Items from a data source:
---+---
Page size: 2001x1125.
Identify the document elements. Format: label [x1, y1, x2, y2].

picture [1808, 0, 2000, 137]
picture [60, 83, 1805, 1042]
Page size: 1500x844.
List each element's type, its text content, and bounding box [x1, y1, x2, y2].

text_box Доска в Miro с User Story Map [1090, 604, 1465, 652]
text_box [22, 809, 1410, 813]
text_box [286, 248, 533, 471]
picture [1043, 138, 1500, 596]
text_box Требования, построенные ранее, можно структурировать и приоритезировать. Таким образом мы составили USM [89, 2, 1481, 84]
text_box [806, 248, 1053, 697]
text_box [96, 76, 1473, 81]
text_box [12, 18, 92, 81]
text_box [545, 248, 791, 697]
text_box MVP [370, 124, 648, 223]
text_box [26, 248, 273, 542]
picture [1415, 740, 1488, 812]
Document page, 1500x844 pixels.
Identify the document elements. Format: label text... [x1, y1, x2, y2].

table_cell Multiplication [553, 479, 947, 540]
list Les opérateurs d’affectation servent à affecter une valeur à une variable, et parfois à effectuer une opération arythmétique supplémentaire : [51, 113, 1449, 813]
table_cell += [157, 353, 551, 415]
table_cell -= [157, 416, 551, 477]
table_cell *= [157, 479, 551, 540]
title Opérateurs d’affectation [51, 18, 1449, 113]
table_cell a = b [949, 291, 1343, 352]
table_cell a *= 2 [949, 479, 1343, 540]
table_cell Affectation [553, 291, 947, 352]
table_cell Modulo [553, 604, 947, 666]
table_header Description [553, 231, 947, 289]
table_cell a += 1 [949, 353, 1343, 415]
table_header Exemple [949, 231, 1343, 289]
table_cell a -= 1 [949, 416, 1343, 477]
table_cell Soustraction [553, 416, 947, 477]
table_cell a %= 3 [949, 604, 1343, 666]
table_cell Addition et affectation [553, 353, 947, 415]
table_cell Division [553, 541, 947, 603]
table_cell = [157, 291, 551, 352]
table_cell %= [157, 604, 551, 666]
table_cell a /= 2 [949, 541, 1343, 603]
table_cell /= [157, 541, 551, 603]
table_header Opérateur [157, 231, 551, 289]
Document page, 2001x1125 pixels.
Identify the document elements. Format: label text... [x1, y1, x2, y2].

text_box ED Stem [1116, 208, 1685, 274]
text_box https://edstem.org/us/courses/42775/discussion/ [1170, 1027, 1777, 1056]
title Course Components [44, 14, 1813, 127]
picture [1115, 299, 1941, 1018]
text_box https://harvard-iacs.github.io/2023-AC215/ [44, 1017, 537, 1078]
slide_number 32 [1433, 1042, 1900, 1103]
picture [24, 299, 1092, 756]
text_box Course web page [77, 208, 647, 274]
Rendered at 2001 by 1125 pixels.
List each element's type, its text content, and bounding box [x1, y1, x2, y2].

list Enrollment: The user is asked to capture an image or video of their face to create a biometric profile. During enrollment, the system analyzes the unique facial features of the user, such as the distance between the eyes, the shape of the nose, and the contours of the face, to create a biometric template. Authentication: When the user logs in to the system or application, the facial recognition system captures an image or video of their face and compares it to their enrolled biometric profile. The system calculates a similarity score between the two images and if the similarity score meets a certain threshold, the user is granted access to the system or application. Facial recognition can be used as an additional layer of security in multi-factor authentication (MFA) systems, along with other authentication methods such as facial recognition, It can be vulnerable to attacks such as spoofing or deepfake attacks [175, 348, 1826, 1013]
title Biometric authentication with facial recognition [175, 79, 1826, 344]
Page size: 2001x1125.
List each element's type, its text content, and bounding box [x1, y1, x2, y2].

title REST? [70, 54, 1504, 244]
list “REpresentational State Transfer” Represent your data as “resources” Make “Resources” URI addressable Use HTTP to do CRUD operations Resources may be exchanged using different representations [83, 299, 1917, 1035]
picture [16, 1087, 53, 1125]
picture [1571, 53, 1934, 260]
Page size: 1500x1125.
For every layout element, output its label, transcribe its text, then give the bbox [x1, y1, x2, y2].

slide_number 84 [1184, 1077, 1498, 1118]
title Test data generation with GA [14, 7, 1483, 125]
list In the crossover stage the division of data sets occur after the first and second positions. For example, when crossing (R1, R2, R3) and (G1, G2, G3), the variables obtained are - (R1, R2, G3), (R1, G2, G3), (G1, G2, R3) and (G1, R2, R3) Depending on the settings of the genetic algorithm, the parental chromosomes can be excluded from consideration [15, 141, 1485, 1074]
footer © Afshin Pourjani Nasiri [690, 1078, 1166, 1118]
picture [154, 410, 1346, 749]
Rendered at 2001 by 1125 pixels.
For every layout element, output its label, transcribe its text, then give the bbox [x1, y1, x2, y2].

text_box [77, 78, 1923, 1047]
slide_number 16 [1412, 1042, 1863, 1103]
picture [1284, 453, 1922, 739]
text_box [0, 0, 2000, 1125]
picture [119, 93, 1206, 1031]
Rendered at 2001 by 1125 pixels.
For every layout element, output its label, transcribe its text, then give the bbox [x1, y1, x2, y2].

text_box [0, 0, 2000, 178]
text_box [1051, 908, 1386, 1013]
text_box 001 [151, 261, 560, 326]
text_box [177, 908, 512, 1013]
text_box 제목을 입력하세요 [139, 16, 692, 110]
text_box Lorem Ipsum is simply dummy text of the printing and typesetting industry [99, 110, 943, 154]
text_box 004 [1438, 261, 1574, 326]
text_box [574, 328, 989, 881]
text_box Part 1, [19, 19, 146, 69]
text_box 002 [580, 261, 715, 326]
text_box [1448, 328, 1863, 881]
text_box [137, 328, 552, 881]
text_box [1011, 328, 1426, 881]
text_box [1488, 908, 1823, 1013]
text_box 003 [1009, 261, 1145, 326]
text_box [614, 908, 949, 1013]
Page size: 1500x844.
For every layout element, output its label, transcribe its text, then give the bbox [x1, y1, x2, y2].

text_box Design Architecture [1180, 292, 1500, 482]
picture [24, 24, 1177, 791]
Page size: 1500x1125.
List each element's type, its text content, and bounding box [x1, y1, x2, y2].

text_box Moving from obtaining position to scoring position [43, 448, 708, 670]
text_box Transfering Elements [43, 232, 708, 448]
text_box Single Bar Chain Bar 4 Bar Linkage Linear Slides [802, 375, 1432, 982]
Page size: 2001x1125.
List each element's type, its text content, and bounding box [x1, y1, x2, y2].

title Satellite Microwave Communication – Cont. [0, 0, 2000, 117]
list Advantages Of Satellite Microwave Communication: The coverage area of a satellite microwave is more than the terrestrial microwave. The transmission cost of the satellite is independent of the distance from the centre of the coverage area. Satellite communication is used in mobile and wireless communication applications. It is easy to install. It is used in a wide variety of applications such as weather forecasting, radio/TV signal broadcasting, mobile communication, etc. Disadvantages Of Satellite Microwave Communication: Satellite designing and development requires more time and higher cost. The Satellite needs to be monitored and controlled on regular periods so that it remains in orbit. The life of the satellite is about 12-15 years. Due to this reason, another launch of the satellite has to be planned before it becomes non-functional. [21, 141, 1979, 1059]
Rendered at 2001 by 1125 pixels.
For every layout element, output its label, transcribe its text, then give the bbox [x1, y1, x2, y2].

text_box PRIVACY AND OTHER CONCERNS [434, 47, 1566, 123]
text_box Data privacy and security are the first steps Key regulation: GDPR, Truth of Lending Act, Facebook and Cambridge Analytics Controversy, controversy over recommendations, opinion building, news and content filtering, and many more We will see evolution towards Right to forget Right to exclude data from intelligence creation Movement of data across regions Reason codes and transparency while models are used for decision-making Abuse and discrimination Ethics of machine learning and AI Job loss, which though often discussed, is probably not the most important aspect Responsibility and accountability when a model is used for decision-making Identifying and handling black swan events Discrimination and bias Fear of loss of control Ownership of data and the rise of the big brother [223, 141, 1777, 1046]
---+---
*Exercise:*
Return the lines above exactly, keeping every word.

*Result of the task:*
Page size: 2001x1125.
Identify the document elements. Format: label [x1, y1, x2, y2].

picture [1808, 0, 2000, 137]
picture [60, 83, 1805, 1042]
Page size: 1500x844.
List each element's type, its text content, and bounding box [x1, y1, x2, y2].

text_box Доска в Miro с User Story Map [1090, 604, 1465, 652]
text_box [22, 809, 1410, 813]
text_box [286, 248, 533, 471]
picture [1043, 138, 1500, 596]
text_box Требования, построенные ранее, можно структурировать и приоритезировать. Таким образом мы составили USM [89, 2, 1481, 84]
text_box [806, 248, 1053, 697]
text_box [96, 76, 1473, 81]
text_box [12, 18, 92, 81]
text_box [545, 248, 791, 697]
text_box MVP [370, 124, 648, 223]
text_box [26, 248, 273, 542]
picture [1415, 740, 1488, 812]
Document page, 1500x844 pixels.
Identify the document elements. Format: label text... [x1, y1, x2, y2].

table_cell Multiplication [553, 479, 947, 540]
list Les opérateurs d’affectation servent à affecter une valeur à une variable, et parfois à effectuer une opération arythmétique supplémentaire : [51, 113, 1449, 813]
table_cell += [157, 353, 551, 415]
table_cell -= [157, 416, 551, 477]
table_cell *= [157, 479, 551, 540]
title Opérateurs d’affectation [51, 18, 1449, 113]
table_cell a = b [949, 291, 1343, 352]
table_cell a *= 2 [949, 479, 1343, 540]
table_cell Affectation [553, 291, 947, 352]
table_cell Modulo [553, 604, 947, 666]
table_header Description [553, 231, 947, 289]
table_cell a += 1 [949, 353, 1343, 415]
table_header Exemple [949, 231, 1343, 289]
table_cell a -= 1 [949, 416, 1343, 477]
table_cell Soustraction [553, 416, 947, 477]
table_cell a %= 3 [949, 604, 1343, 666]
table_cell Addition et affectation [553, 353, 947, 415]
table_cell Division [553, 541, 947, 603]
table_cell = [157, 291, 551, 352]
table_cell %= [157, 604, 551, 666]
table_cell a /= 2 [949, 541, 1343, 603]
table_cell /= [157, 541, 551, 603]
table_header Opérateur [157, 231, 551, 289]
Document page, 2001x1125 pixels.
Identify the document elements. Format: label text... [x1, y1, x2, y2].

text_box ED Stem [1116, 208, 1685, 274]
text_box https://edstem.org/us/courses/42775/discussion/ [1170, 1027, 1777, 1056]
title Course Components [44, 14, 1813, 127]
picture [1115, 299, 1941, 1018]
text_box https://harvard-iacs.github.io/2023-AC215/ [44, 1017, 537, 1078]
slide_number 32 [1433, 1042, 1900, 1103]
picture [24, 299, 1092, 756]
text_box Course web page [77, 208, 647, 274]
Rendered at 2001 by 1125 pixels.
List each element's type, its text content, and bounding box [x1, y1, x2, y2].

list Enrollment: The user is asked to capture an image or video of their face to create a biometric profile. During enrollment, the system analyzes the unique facial features of the user, such as the distance between the eyes, the shape of the nose, and the contours of the face, to create a biometric template. Authentication: When the user logs in to the system or application, the facial recognition system captures an image or video of their face and compares it to their enrolled biometric profile. The system calculates a similarity score between the two images and if the similarity score meets a certain threshold, the user is granted access to the system or application. Facial recognition can be used as an additional layer of security in multi-factor authentication (MFA) systems, along with other authentication methods such as facial recognition, It can be vulnerable to attacks such as spoofing or deepfake attacks [175, 348, 1826, 1013]
title Biometric authentication with facial recognition [175, 79, 1826, 344]
Page size: 2001x1125.
List each element's type, its text content, and bounding box [x1, y1, x2, y2].

title REST? [70, 54, 1504, 244]
list “REpresentational State Transfer” Represent your data as “resources” Make “Resources” URI addressable Use HTTP to do CRUD operations Resources may be exchanged using different representations [83, 299, 1917, 1035]
picture [16, 1087, 53, 1125]
picture [1571, 53, 1934, 260]
Page size: 1500x1125.
For every layout element, output its label, transcribe its text, then give the bbox [x1, y1, x2, y2].

slide_number 84 [1184, 1077, 1498, 1118]
title Test data generation with GA [14, 7, 1483, 125]
list In the crossover stage the division of data sets occur after the first and second positions. For example, when crossing (R1, R2, R3) and (G1, G2, G3), the variables obtained are - (R1, R2, G3), (R1, G2, G3), (G1, G2, R3) and (G1, R2, R3) Depending on the settings of the genetic algorithm, the parental chromosomes can be excluded from consideration [15, 141, 1485, 1074]
footer © Afshin Pourjani Nasiri [690, 1078, 1166, 1118]
picture [154, 410, 1346, 749]
Rendered at 2001 by 1125 pixels.
For every layout element, output its label, transcribe its text, then give the bbox [x1, y1, x2, y2].

text_box [77, 78, 1923, 1047]
slide_number 16 [1412, 1042, 1863, 1103]
picture [1284, 453, 1922, 739]
text_box [0, 0, 2000, 1125]
picture [119, 93, 1206, 1031]
Rendered at 2001 by 1125 pixels.
For every layout element, output its label, transcribe its text, then give the bbox [x1, y1, x2, y2].

text_box [0, 0, 2000, 178]
text_box [1051, 908, 1386, 1013]
text_box 001 [151, 261, 560, 326]
text_box [177, 908, 512, 1013]
text_box 제목을 입력하세요 [139, 16, 692, 110]
text_box Lorem Ipsum is simply dummy text of the printing and typesetting industry [99, 110, 943, 154]
text_box 004 [1438, 261, 1574, 326]
text_box [574, 328, 989, 881]
text_box Part 1, [19, 19, 146, 69]
text_box 002 [580, 261, 715, 326]
text_box [1448, 328, 1863, 881]
text_box [137, 328, 552, 881]
text_box [1011, 328, 1426, 881]
text_box [1488, 908, 1823, 1013]
text_box 003 [1009, 261, 1145, 326]
text_box [614, 908, 949, 1013]
Page size: 1500x844.
For every layout element, output its label, transcribe its text, then give the bbox [x1, y1, x2, y2].

text_box Design Architecture [1180, 292, 1500, 482]
picture [24, 24, 1177, 791]
Page size: 1500x1125.
List each element's type, its text content, and bounding box [x1, y1, x2, y2].

text_box Moving from obtaining position to scoring position [43, 448, 708, 670]
text_box Transfering Elements [43, 232, 708, 448]
text_box Single Bar Chain Bar 4 Bar Linkage Linear Slides [802, 375, 1432, 982]
Page size: 2001x1125.
List each element's type, its text content, and bounding box [x1, y1, x2, y2].

title Satellite Microwave Communication – Cont. [0, 0, 2000, 117]
list Advantages Of Satellite Microwave Communication: The coverage area of a satellite microwave is more than the terrestrial microwave. The transmission cost of the satellite is independent of the distance from the centre of the coverage area. Satellite communication is used in mobile and wireless communication applications. It is easy to install. It is used in a wide variety of applications such as weather forecasting, radio/TV signal broadcasting, mobile communication, etc. Disadvantages Of Satellite Microwave Communication: Satellite designing and development requires more time and higher cost. The Satellite needs to be monitored and controlled on regular periods so that it remains in orbit. The life of the satellite is about 12-15 years. Due to this reason, another launch of the satellite has to be planned before it becomes non-functional. [21, 141, 1979, 1059]
Rendered at 2001 by 1125 pixels.
For every layout element, output its label, transcribe its text, then give the bbox [x1, y1, x2, y2].

text_box PRIVACY AND OTHER CONCERNS [434, 47, 1566, 123]
text_box Data privacy and security are the first steps Key regulation: GDPR, Truth of Lending Act, Facebook and Cambridge Analytics Controversy, controversy over recommendations, opinion building, news and content filtering, and many more We will see evolution towards Right to forget Right to exclude data from intelligence creation Movement of data across regions Reason codes and transparency while models are used for decision-making Abuse and discrimination Ethics of machine learning and AI Job loss, which though often discussed, is probably not the most important aspect Responsibility and accountability when a model is used for decision-making Identifying and handling black swan events Discrimination and bias Fear of loss of control Ownership of data and the rise of the big brother [223, 141, 1777, 1046]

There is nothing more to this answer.